Cisco Affirms Business Has Stabilized By Jennifer Tan
SINGAPORE (Reuters) - U.S. networking giant Cisco Systems Inc. affirmed on Thursday that business conditions had stabilized and said Asia would contribute an increasing share to group revenues in the next few years. ADVERTISEMENT
``We see things have stabilized and are a lot better than the months from February to July where they were falling very significantly around the world and in Asia,'' Gary Jackson, Cisco's vice president of Asia, told Reuters in an interview.
``We hope the year 2002 will show the kind of improvements that the GDP (gross domestic product) growth predictors are suggesting, that it will be marginally better than 2001, but we are all just going to have to wait and see.''
Chief executive John Chambers told analysts earlier this month that Cisco's orders were stable in November and had met expectations.
The California-based company, which makes routers and switches that direct data around the Internet, reported earnings before a number of one-time items fell to $332 million or four cents a share from $1.4 billion or 18 cents a share for the quarter ending October 31 versus the year before.
Sales for the fiscal first quarter fell 32 percent to $4.45 billion but topped Wall Street's and Cisco's expectations. Sales rose from the previous quarter's $4.3 billion, the first time that has occurred this calendar year.
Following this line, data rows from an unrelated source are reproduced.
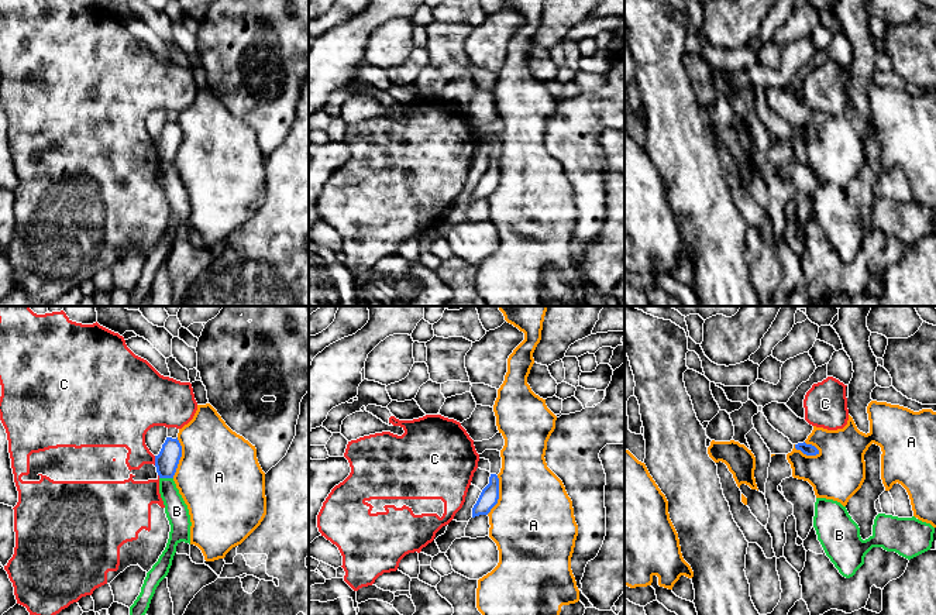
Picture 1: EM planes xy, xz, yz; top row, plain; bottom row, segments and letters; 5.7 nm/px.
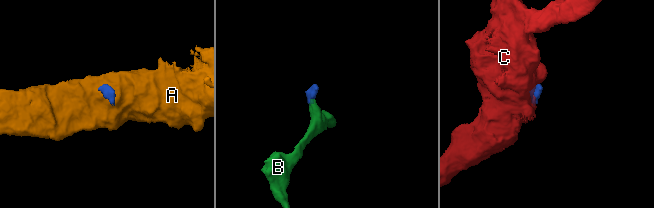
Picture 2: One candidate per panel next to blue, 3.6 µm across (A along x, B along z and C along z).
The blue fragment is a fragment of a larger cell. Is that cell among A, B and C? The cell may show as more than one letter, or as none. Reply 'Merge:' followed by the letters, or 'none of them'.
Merge: B

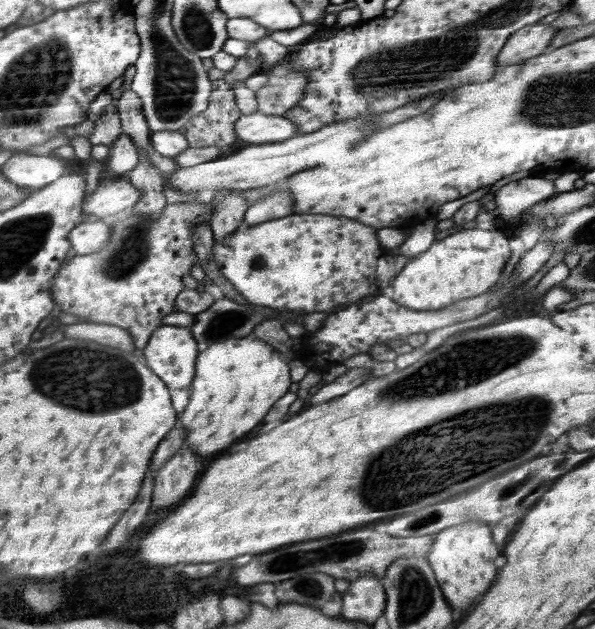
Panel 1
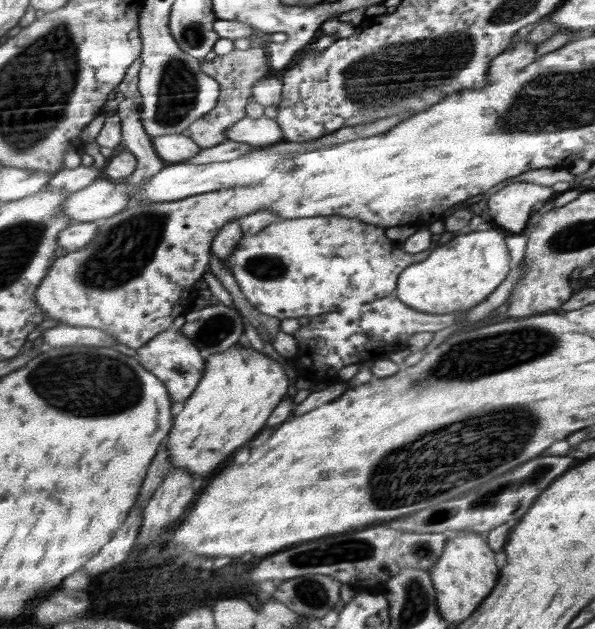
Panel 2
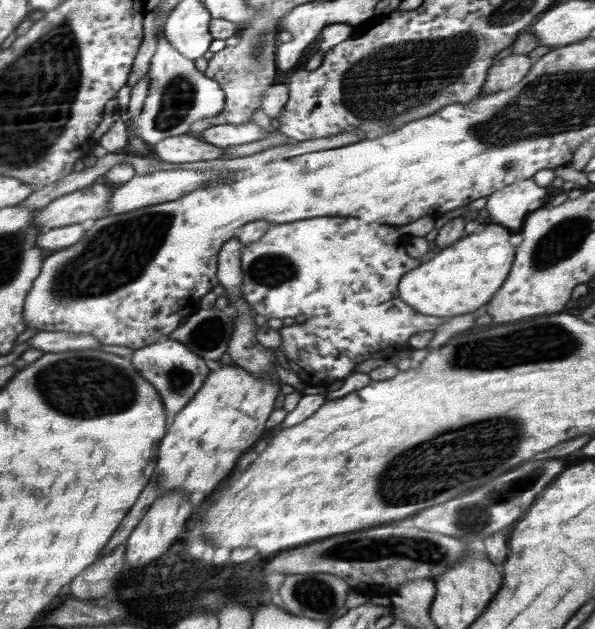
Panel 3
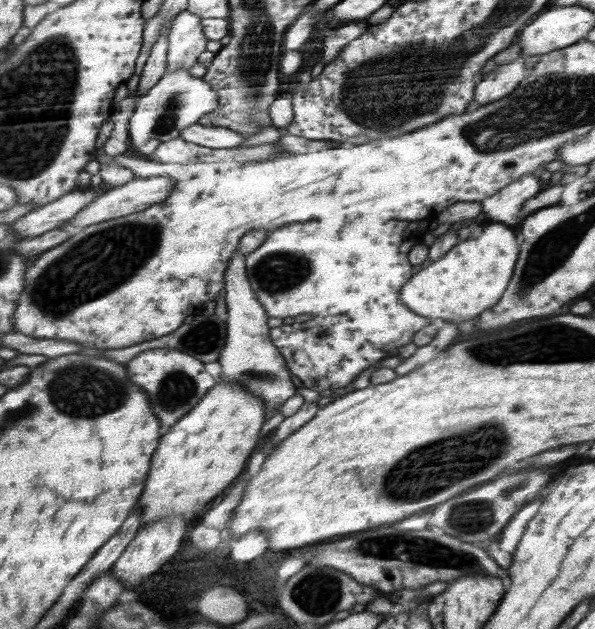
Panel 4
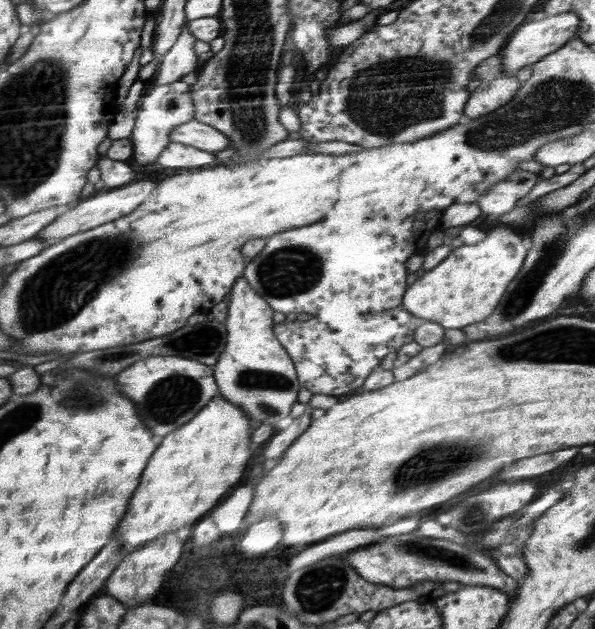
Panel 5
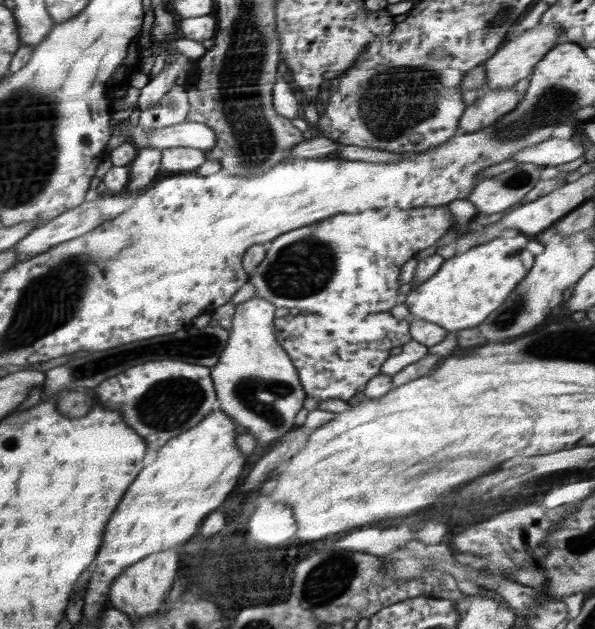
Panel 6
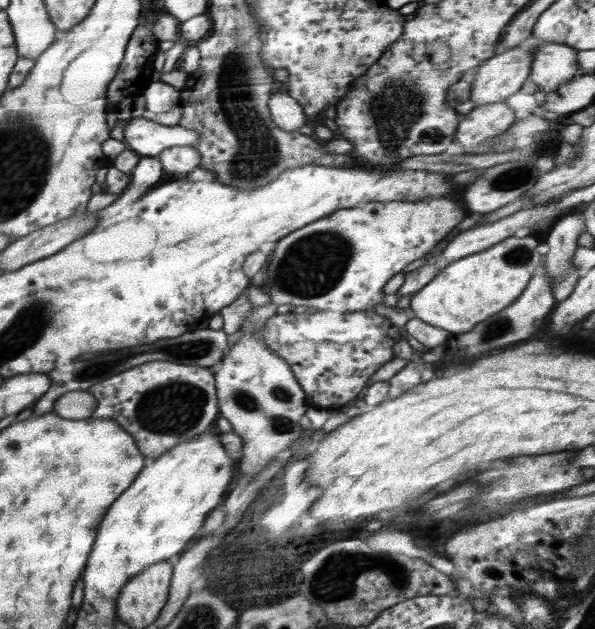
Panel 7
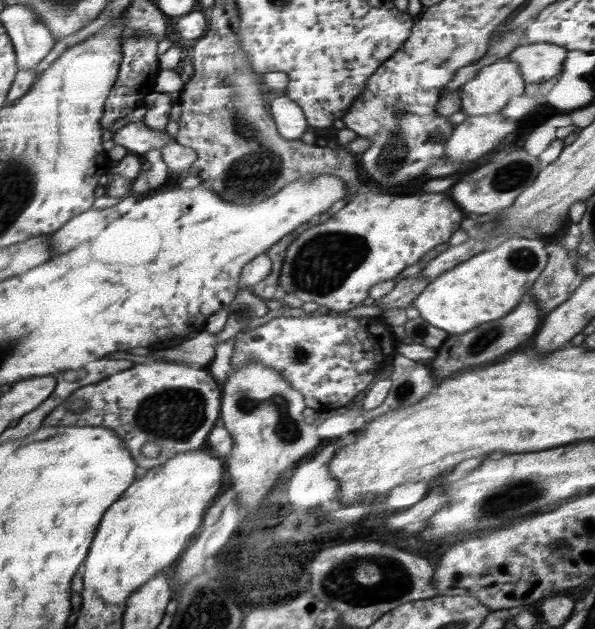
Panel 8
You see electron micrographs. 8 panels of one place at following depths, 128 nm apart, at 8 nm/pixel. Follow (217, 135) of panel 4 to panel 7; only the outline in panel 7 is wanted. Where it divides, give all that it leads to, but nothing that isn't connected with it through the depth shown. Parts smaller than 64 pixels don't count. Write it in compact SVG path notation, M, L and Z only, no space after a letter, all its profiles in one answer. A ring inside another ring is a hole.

Cisco has said it expects fiscal second-quarter sales to be flat to slightly higher in the low single-digit percentage point range versus the previous quarter.
Analysts forecast the company's per-share results at a three-cent profit in the second quarter, with estimates ranging from a one-cent loss to a five-cent gain.
ASIA'S SHARE TO GROW
Jackson indicated Asia's share of Cisco's global revenues could rise several percentage points from the current 11 percent in the next few years, thanks to the region's burgeoning Internet users, focus on wireless devices and populous markets.
``We have gone from six to 11 percent over the last three years,'' he said.
``If Asia continues to deregulate at the right pace and make the right infrastructure commitments -- if all went well, I'd be disappointed if we couldn't pick up a similar number of points as a contribution to our business worldwide as we've done in the last two to three years. That's what we should achieve.''
Cisco has achieved about 80 percent market share in the routers space and 50 percent in switches, giving it an overall 60 percent share in the Asian region, Jackson said.
While the company has not set specific market share goals per country, it expects to increase share by ensuring customer service satisfaction and clinching large contracts in the region.
Jackson noted that global economic trends have pushed large enterprises to scrutinize the health of their suppliers.
``Over the last 12 months, we saw aggressive investment sentiment in the market but now we have conservative, careful, return-on-investment expenditure views that lead people to ask tougher questions and to be more selective about who they are willing to do business with,'' he added.
``There is without question going to be a smaller number of bigger players in this market.''
Cisco's financial strength -- the company has $19 billion in cash and zero debt -- will ensure it remains at the forefront of the competition, Jackson said.